Records supplied.
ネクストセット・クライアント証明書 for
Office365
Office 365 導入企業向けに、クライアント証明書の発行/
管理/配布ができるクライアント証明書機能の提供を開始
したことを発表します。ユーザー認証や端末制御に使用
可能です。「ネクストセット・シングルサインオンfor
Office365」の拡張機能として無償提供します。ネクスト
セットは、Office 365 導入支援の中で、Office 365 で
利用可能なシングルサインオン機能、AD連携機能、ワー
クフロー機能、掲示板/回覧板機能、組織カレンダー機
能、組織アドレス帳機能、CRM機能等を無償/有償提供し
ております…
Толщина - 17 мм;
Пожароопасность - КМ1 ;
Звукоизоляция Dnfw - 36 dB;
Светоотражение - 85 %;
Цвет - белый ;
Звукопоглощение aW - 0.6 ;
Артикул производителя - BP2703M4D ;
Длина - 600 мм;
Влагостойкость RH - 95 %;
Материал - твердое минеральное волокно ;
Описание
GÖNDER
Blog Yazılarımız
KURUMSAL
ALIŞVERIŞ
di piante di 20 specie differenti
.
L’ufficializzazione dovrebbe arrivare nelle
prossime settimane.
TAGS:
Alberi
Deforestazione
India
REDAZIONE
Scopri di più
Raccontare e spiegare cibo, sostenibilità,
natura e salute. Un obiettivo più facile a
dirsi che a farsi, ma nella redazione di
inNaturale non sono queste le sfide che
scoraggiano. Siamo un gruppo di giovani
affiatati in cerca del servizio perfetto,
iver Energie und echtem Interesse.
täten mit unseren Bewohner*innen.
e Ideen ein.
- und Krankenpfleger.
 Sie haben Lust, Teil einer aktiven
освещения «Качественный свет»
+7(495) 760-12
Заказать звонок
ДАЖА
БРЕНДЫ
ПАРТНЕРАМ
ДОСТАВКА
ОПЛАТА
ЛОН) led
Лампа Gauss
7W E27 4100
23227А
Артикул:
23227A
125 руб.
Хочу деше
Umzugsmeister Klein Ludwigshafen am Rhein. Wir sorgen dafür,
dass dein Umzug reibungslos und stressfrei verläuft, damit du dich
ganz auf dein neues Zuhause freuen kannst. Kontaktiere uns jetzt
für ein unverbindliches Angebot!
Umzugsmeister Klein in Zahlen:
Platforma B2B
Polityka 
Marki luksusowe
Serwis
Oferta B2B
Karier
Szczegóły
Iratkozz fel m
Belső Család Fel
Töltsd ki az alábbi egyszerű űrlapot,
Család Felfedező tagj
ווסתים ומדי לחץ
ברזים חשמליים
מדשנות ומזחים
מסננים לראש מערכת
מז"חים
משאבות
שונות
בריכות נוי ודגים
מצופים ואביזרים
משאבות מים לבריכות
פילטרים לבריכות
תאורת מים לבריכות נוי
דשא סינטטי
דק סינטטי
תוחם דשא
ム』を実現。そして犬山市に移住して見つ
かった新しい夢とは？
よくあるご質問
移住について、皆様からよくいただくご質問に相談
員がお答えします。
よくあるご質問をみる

How to complete this task. Filter the records above for "Umzugsmeister" and copy every matching line.

Response area.
Umzugsmeister Klein Ludwigshafen am Rhein. Wir sorgen dafür,
Umzugsmeister Klein in Zahlen:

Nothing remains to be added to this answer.